Sewing projects are often meticulously planned, but Medel works freely and intuitively, forming his images in a graceful web of overlapping and rippling stitches. Up close, the textiles take on the sketchy quality of a delicate drawing, and the bright palette of Medel’s threads contrasts with his navy denim and black vinyl fabrics. Like the sewing machine itself, the artist’s materials are utilitarian and functional. Tensions between his thin, colorful threads and hardy, dark substrates lend a richness to the works’ surfaces that’s hard to look away from.

Medel’s labor-intensive pieces pay tribute to the labor being done around him. He portrays the working life of his community, where people board buses, wait at crosswalks, and make and eat food on the streets. These daily moments of moving, buying, and selling reflect a larger system of immigrant life and labor that the artist described as largely invisible. On a recent tour of the exhibition, Medel told Hyperallergic that he sees himself and his own family’s story in the people he represents. And because of his work, others will see them, too.

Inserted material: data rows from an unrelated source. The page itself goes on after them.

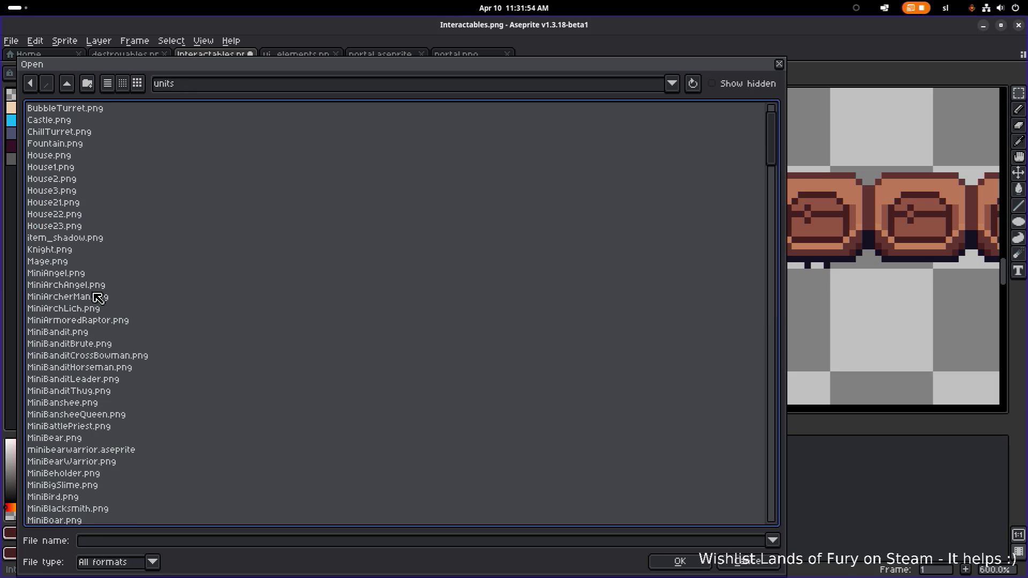
scroll(98, 455, "down", 2)
double_click(97, 475)
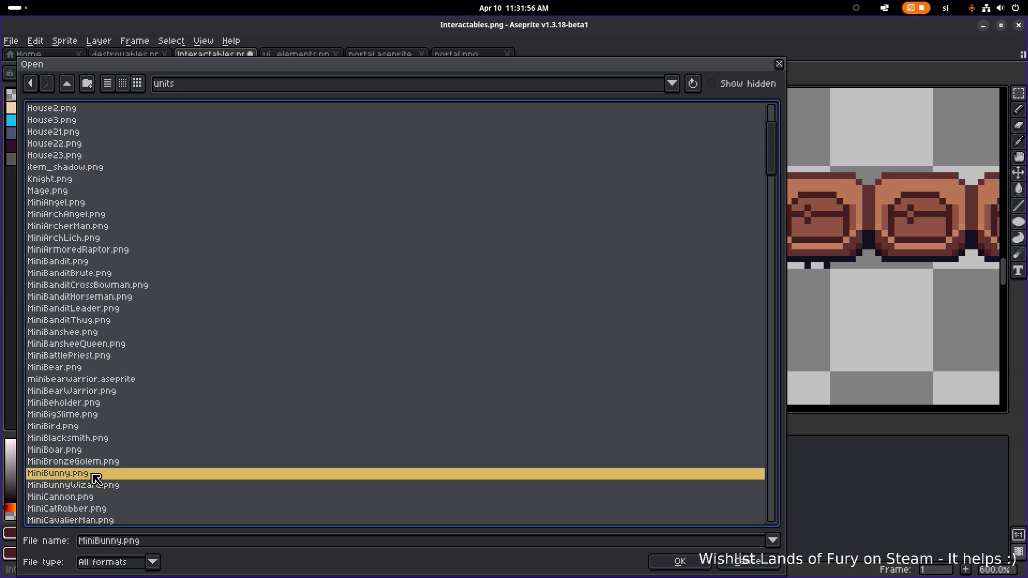
scroll(569, 201, "up", 2)
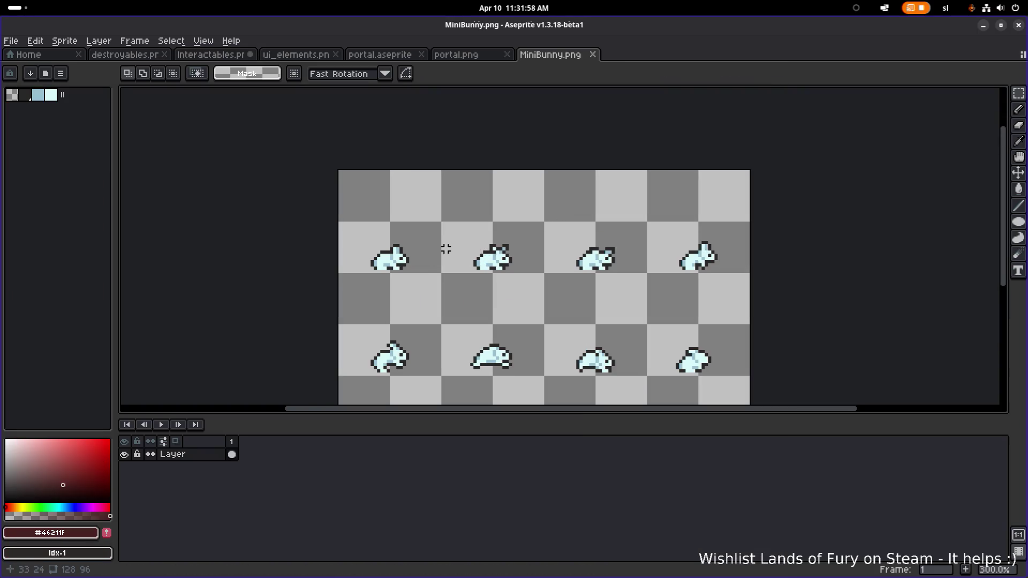
left_click_drag(349, 289, 452, 202)
- Go back to the Interactables.png tab and paste the copied white bunny
left_click(486, 55)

Installation view, Erick Medel: Hustling de Sol a Sol
Erick Medel, “Señor Vendiendo Dulces (candy hustle)” (2021), 11 x 14 inches, polyester thread on denim
Erick Medel, “For the Fallen” (2021), 11 x 14 inches, polyester thread on denim

Erick Medel: Hustling de Sol a Sol continues at Martha’s Contemporary (4115 Guadalupe Street, Austin, Texas) through January 10, 2022.